Top of The data

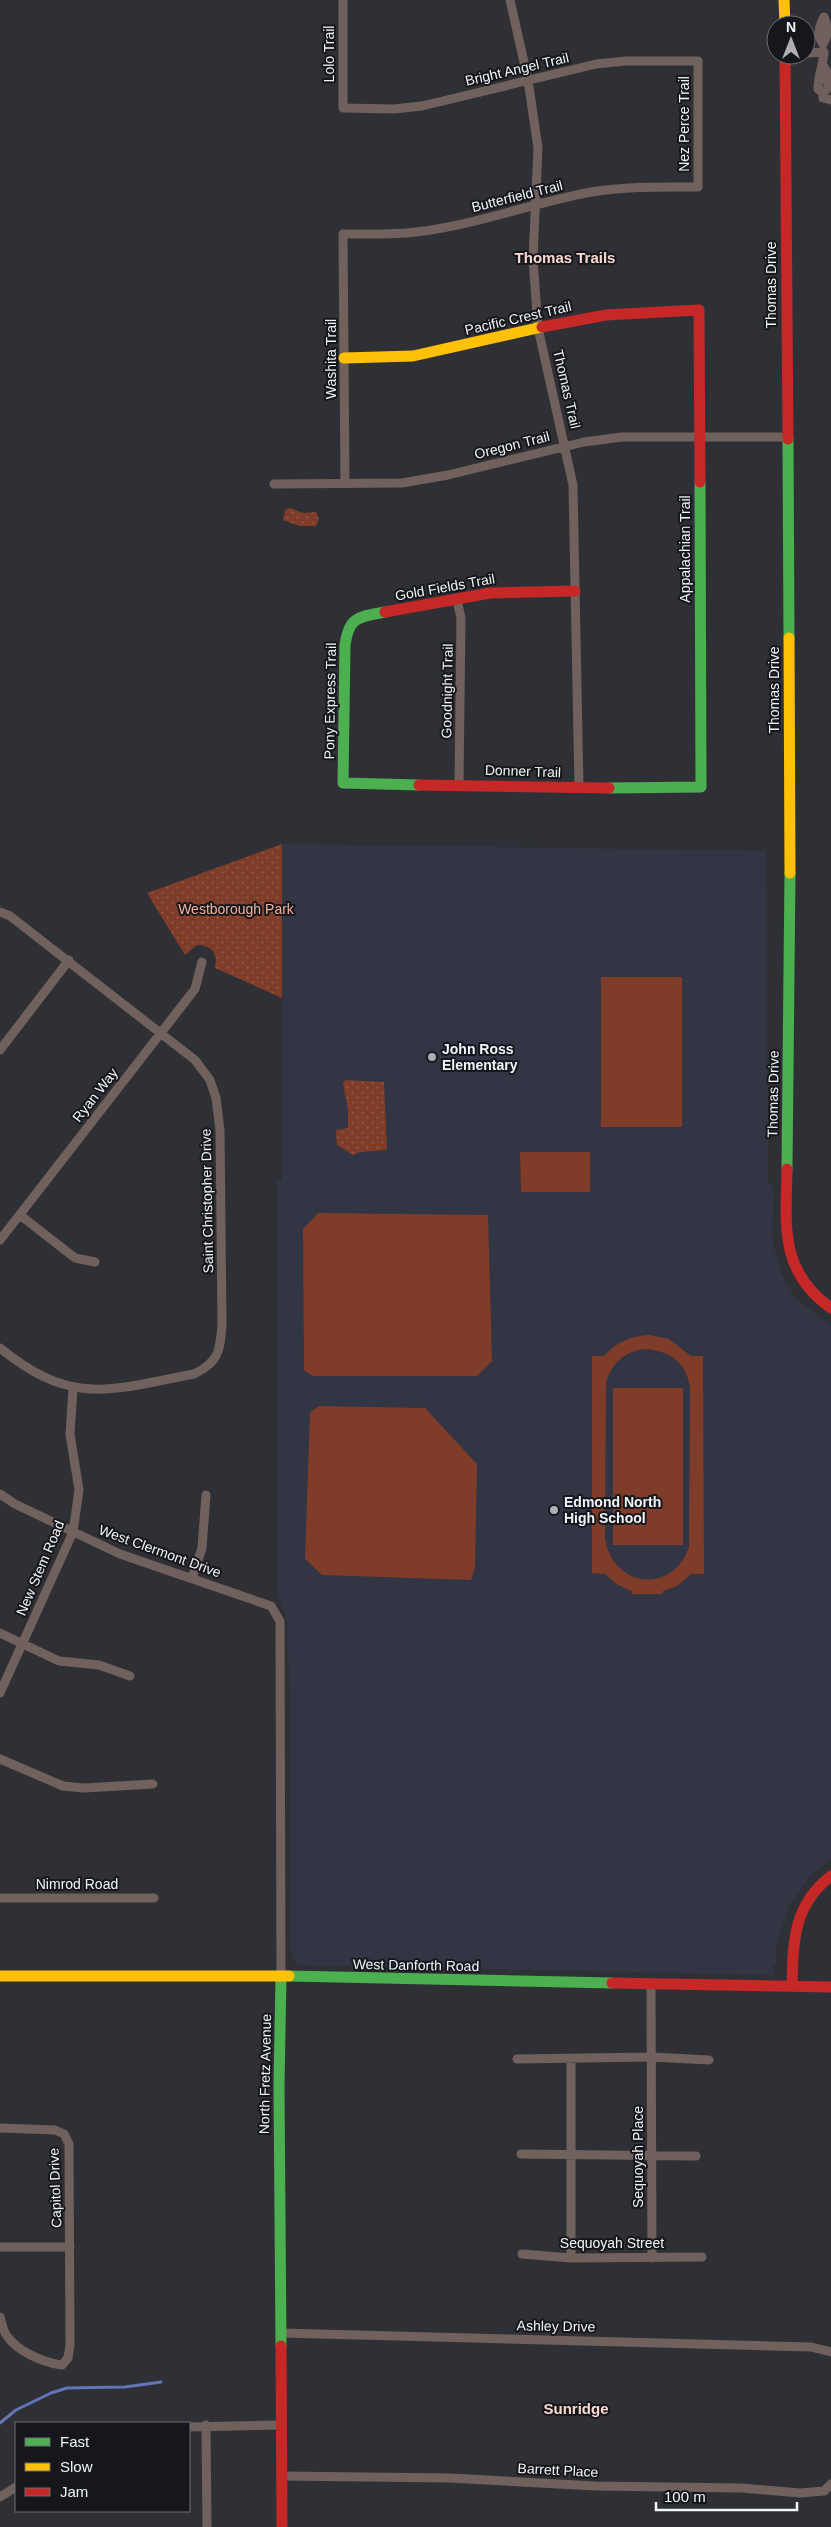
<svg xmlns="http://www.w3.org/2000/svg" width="831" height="2527" viewBox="0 0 831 2527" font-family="Arial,sans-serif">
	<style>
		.built { fill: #313544 }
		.grass { fill: #7f3c28; fill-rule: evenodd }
		.park { fill: url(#park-dots) }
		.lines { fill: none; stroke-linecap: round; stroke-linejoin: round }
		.stream { stroke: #6375b7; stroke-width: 3 }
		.street { stroke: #71615d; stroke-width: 9 }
		.fast { stroke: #4caf50; stroke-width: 11 }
		.slow { stroke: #ffc107; stroke-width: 11 }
		.jam { stroke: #c62828; stroke-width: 11 }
		.poi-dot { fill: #adafb5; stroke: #16171c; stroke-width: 2 }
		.labels { text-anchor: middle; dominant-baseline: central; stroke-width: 4; stroke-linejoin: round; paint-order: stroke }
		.street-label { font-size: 14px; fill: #f1f4fa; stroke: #16171c }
		.park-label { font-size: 14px; fill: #f5b09b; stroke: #16171c }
		.poi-label { font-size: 14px; font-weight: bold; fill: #f1f4fa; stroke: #16171c; text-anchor: start }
		.neighbourhood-label { font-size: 15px; font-weight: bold; fill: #fad9ce; stroke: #16171c }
	</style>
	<defs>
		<pattern id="park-dots" width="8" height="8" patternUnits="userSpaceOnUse" patternTransform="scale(1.25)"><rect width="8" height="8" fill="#7f3c28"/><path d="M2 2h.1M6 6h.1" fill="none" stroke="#925948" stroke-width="1.8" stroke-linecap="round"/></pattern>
	</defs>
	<rect width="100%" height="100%" fill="#2f3036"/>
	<path class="built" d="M282,844L766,851L768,1181L774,1188L772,1239L781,1273L795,1298L831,1325V1859L810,1876L788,1907L776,1947V1963H773V1975L301,1965L294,1961L290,1947V1698L287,1622L277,1591V1181H282Z"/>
	<path class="grass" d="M601,977H682V1127H601Z
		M520,1152H590V1192H521Z
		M318,1213L488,1215L492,1361L477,1376H313L304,1370L303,1229Z
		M649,1335L669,1339L691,1356H703L704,1574H691L677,1586L663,1591V1594H632V1591L618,1585L605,1574L592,1573V1356H604C616,1342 631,1336 649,1335ZM645,1349C669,1350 688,1364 690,1389L689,1547C672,1595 614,1588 605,1539L606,1382C612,1363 625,1351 645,1349Z
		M613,1388H683V1545H613Z
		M319,1406L425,1408L477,1464L475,1568L471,1580L322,1575L305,1559L310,1412Z"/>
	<path class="park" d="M290,508L303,513L316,512L319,519L316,526H299L283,520L285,510Z
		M282,844V998L215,968C218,953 212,945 197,945L185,955L147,893Z
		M345,1080L384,1082L387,1150L360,1152L353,1155L337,1145L336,1130L348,1128V1109L343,1084Z"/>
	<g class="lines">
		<path class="stream" d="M0,2423L16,2410L51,2393L67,2388L125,2387L161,2382"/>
		<path class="street" d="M343,0V108L394,109L422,106L596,64L626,61H698V187C663,187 627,186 591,192C532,203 476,225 416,232C392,235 367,234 343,234L345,483
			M510,0L528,80L538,148L533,259L538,328L573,485L579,788
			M824,17C828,26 828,36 823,44C817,36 819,26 824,17Z
			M806,53L824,52C823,66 818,75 818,89L823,93L828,88L827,72L823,65
			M823,93V98L831,100
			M274,484L402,483L448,475L584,442L622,437H787
			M457,600L461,618L459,784
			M0,912L10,916L195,1060L210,1080L216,1098L220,1130L222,1325C220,1351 219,1362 194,1374C109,1390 73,1407 0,1348
			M0,1050L69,960
			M20,1215L75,1258L95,1262
			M0,1240L195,989L202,962
			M0,1494L15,1504L120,1554L271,1606L280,1621L281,1977
			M192,1578L202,1548L206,1495
			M0,1633L59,1661L99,1665L130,1676
			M0,1693L73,1532L79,1490L70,1434L73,1388
			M0,1759L63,1786L84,1788L153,1784
			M0,1898H154
			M651,1984L652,2258
			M517,2059L651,2057L709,2060
			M571,2059V2258
			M0,2128L55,2130L64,2134L69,2144L70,2345L68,2358L62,2365C44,2363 17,2351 7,2336C3,2331 2,2323 0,2317
			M521,2154L696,2156
			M0,2247H70
			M522,2254L571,2258L702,2257
			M281,2333L811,2347L831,2352
			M206,2425L207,2527
			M189,2427L281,2425
			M281,2476L450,2478L595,2486L741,2488L800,2493L824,2491L831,2484
			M0,2497L16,2487"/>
		<path class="fast" d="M788,439L789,638
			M385,612C359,617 349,616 345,645L343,783L419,785
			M609,788L701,787L700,482
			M787,1169L790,873
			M289,1976L612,1983
			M281,2346L279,2086L281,1977"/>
		<path class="slow" d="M784,0L785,25
			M344,358L413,356L542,327
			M789,638L790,873
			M0,1976H289"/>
		<path class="jam" d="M785,55L788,439
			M542,327L606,315L699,310L700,482
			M385,612L490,593L575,591
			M419,785L609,788
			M787,1169C786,1226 779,1271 831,1308
			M612,1983L831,1987
			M792,1986C793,1942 793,1905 831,1876
			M281,2346L282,2527"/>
	</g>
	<g class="poi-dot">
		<circle cx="432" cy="1057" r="5"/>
		<circle cx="554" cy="1510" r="5"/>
	</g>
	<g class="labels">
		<g class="street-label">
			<text transform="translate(329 54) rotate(-90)">Lolo Trail</text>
			<text transform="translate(517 69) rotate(-13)">Bright Angel Trail</text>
			<text transform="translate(684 124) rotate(-90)">Nez Perce Trail</text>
			<text transform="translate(517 196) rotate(-14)">Butterfield Trail</text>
			<text transform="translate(771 285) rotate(-90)">Thomas Drive</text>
			<text transform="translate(518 318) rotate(-13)">Pacific Crest Trail</text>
			<text transform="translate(331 359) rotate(-90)">Washita Trail</text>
			<text transform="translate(567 389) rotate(77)">Thomas Trail</text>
			<text transform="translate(512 445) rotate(-14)">Oregon Trail</text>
			<text transform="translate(685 549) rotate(-90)">Appalachian Trail</text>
			<text transform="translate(445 587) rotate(-10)">Gold Fields Trail</text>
			<text transform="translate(774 690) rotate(-90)">Thomas Drive</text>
			<text transform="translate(447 691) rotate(-89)">Goodnight Trail</text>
			<text transform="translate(330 701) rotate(-89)">Pony Express Trail</text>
			<text transform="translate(523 771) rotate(2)">Donner Trail</text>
			<text transform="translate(773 1094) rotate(-89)">Thomas Drive</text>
			<text transform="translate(95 1095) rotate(-52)">Ryan Way</text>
			<text transform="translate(207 1201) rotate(-91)">Saint Christopher Drive</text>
			<text transform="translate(160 1551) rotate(20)">West Clermont Drive</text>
			<text transform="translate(40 1568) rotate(-67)">New Stem Road</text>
			<text x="77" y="1884">Nimrod Road</text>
			<text transform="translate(416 1965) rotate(1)">West Danforth Road</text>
			<text transform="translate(265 2074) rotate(-89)">North Fretz Avenue</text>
			<text transform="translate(638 2157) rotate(-90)">Sequoyah Place</text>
			<text transform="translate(55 2188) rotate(-92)">Capitol Drive</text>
			<text x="612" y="2243">Sequoyah Street</text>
			<text transform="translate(556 2326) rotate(1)">Ashley Drive</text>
			<text transform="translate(558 2470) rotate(3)">Barrett Place</text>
		</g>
		<g class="park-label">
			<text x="236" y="909">Westborough Park</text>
		</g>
		<g class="poi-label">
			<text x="442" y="1049">John Ross<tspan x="442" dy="16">Elementary</tspan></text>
			<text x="564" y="1502">Edmond North<tspan x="564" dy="16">High School</tspan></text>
		</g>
		<g class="neighbourhood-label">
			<text x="565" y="257">Thomas Trails</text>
			<text x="576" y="2408">Sunridge</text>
		</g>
	</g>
	<rect x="15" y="2422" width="175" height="90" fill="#16171c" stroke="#6e6f75"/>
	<rect x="25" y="2438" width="25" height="8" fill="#4caf50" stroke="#6e6f75"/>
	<text x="60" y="2447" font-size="15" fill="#f1f4fa">Fast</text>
	<rect x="25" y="2463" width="25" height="8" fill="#ffc107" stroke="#6e6f75"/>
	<text x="60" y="2472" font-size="15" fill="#f1f4fa">Slow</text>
	<rect x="25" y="2488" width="25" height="8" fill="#c62828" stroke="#6e6f75"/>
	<text x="60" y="2497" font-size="15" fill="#f1f4fa">Jam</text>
	<g transform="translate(791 40)"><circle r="24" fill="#16171c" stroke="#6e6f75"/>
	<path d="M0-4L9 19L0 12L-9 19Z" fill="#adafb5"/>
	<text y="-8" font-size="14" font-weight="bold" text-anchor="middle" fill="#f1f4fa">N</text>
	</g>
	<path d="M656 2502v8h141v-8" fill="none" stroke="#f1f4fa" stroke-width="2.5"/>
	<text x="664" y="2502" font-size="15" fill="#f1f4fa" stroke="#16171c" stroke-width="4" paint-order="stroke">100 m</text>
</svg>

Bottom of The data

[Assignment] Copy out every line from the material above where the string "labels" turns up.

[Response to the task]
		.labels { text-anchor: middle; dominant-baseline: central; stroke-width: 4; stroke-linejoin: round; paint-order: stroke }
	<g class="labels">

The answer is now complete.